* Written task A
In the thread on the arla connection error, why does the last writer guess that only some read-only sites are affected?

* Excerpted passage

━━━━━━━━

Error 'Software caused connection abort' in arla 0.26 and 0.25

Sat Jul 24 18:50:49 CEST 1999

On 24 Jul 1999, Assar Westerlund wrote:

> Dr A V Le Blanc <LeBlanc at mcc.ac.uk> writes:
> > As you see, it takes about 10 seconds to work properly, and
> > the first four times it fails with this funny error message.
> > The message is not from anywhere in arla directly.  The error
> > number ECONNABORTED is defined in errno.h.  This is on Linux
> > 2.2.10 with arla 0.26, but also occured with 2.2.9 and 0.25.
> 
> As you saw yourself, there's nowhere in arla or xfs where ECONNABORTED
> should be returned.  And looking around int the Linux source it only
> seems to happen in inet_accept and ip_fw_ctl, neither of which should
> apply here.  It could however, be a VNOVOL error that doesn't get
> translated properly.  Can you turn on arla debugging (with `fs
> arladebug all') and then try accessing some file that gives you these
> errors?  That way we might be able to figure out where the error is
> occuring.

Any time an operation involving AFS returns what appears to be a system
error in the low 100's, my first thought is always that it might actually
be a volume package error (which presently range from 101 to 112).  These
errors are all listed in <afs/errors.h>.

I agree, this could easily be VNOVOL, which makes quite a bit more sense
than ECONNABORTED.  Offhand, my guess would be that this indicates a case
where the VLDB says a volume is on a particular fileserver, but either
that server doesn't have a copy of that volume, or it is offline for some
reason.  The fact that you can access the file at all further suggests
that this is a replicated volume, and only some RO sites are affected.

━━━━━━━━

* Supplied data
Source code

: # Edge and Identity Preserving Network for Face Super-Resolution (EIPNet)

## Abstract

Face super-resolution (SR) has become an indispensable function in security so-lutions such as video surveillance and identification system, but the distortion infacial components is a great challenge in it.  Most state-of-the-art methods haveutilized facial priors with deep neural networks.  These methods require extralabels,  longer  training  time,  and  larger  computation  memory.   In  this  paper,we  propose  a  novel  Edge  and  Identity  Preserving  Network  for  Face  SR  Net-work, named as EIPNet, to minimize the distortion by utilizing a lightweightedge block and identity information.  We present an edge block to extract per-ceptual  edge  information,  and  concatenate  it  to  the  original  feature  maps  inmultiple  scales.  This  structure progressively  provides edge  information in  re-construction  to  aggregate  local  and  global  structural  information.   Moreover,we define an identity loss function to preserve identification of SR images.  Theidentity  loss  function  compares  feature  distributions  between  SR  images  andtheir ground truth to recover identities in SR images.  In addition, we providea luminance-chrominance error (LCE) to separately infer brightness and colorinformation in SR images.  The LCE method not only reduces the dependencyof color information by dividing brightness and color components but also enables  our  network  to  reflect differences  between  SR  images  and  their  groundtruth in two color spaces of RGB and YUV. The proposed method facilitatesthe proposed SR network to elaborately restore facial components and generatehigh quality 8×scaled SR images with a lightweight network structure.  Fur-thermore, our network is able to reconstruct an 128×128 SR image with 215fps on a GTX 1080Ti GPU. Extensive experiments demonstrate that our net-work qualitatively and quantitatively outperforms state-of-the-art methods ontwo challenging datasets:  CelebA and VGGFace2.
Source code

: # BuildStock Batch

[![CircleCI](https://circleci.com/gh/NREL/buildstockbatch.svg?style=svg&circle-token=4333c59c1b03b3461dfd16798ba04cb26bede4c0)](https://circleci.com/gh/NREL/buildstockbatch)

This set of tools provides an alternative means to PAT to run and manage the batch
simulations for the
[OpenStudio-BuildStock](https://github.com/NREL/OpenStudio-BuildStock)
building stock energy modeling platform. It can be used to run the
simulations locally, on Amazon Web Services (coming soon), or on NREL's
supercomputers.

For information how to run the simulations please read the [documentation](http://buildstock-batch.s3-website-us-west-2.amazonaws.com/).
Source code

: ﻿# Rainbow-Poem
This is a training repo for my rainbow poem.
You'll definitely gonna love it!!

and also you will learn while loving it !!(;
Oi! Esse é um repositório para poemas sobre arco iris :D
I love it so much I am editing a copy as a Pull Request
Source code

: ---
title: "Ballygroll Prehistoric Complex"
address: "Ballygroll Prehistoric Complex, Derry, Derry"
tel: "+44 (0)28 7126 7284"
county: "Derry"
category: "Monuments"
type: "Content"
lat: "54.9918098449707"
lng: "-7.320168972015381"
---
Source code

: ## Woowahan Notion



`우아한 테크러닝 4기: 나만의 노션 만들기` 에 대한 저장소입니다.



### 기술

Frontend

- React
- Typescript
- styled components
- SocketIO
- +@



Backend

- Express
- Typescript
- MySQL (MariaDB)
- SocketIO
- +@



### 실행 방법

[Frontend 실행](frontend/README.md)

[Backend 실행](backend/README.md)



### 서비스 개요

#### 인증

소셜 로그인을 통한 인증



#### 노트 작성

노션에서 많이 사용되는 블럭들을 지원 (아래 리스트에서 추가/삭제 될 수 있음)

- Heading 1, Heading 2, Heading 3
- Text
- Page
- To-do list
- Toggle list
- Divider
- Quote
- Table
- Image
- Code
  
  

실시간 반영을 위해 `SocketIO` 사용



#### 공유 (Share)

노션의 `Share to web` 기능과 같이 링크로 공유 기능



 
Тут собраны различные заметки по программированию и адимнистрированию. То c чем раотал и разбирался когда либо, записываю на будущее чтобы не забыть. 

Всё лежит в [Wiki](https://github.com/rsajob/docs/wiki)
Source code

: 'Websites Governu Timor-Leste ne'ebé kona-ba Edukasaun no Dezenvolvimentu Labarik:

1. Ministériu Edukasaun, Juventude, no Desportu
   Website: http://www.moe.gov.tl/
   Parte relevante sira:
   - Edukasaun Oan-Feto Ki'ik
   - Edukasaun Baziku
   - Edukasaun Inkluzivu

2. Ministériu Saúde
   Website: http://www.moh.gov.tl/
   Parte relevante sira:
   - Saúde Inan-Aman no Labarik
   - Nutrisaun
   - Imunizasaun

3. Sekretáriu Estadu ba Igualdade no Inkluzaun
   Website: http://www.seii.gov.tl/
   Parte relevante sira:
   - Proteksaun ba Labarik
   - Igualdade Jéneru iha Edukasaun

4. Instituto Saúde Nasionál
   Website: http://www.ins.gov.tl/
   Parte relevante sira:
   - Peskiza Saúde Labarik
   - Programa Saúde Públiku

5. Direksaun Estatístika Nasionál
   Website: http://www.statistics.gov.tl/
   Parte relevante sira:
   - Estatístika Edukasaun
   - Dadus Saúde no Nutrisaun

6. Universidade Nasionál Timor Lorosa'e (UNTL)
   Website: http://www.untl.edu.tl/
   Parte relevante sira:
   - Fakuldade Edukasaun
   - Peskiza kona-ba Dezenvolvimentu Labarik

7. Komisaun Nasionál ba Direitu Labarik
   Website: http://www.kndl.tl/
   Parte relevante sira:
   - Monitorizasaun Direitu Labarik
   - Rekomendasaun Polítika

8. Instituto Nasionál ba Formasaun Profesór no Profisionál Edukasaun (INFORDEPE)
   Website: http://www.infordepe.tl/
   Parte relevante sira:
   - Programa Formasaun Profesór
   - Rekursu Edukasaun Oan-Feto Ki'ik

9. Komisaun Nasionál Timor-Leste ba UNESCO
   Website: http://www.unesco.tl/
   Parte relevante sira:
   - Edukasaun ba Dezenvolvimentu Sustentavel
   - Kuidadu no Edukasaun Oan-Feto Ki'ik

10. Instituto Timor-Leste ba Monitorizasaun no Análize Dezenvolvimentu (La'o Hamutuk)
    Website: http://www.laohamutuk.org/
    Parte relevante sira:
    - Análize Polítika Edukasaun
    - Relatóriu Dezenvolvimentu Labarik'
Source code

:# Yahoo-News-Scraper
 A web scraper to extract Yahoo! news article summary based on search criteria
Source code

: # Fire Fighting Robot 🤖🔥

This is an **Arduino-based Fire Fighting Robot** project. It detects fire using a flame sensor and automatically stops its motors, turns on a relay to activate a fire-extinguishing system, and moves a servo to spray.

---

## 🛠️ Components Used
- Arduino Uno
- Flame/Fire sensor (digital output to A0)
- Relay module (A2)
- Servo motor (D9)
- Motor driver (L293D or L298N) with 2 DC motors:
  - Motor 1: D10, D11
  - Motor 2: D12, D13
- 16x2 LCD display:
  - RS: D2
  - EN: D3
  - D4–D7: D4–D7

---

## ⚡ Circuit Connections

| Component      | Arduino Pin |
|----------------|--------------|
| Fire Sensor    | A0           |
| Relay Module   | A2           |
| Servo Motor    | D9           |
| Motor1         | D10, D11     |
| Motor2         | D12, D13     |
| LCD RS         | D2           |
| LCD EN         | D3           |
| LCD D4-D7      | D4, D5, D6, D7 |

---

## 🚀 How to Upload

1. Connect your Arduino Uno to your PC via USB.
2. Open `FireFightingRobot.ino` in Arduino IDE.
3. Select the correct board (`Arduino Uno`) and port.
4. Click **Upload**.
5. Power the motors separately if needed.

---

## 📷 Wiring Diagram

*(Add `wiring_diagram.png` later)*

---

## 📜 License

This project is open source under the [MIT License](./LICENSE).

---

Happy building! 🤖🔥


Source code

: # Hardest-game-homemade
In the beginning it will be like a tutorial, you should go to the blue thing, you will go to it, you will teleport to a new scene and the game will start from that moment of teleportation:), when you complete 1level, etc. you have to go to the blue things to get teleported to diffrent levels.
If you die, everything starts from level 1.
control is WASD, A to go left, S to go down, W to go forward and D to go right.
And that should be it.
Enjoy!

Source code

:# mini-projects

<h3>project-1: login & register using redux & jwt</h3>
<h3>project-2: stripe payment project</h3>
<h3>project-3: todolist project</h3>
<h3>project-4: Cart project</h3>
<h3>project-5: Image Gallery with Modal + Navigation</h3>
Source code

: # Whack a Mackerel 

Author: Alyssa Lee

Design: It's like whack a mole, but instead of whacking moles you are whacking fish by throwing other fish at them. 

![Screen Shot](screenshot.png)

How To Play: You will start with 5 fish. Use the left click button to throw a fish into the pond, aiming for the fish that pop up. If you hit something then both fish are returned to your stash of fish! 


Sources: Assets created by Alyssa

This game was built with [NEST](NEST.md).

━━━━━━━━

* Written task B
Reproduce the listing from its first line through the line containing "## Abstract", both included.

* Exercise result A
The file can still be reached at all, which suggests the volume is replicated. If so, only some read-only sites are affected, perhaps because the VLDB lists the volume on a fileserver that has no copy or has it offline.

* Exercise result B
Source code

: # Edge and Identity Preserving Network for Face Super-Resolution (EIPNet)

## Abstract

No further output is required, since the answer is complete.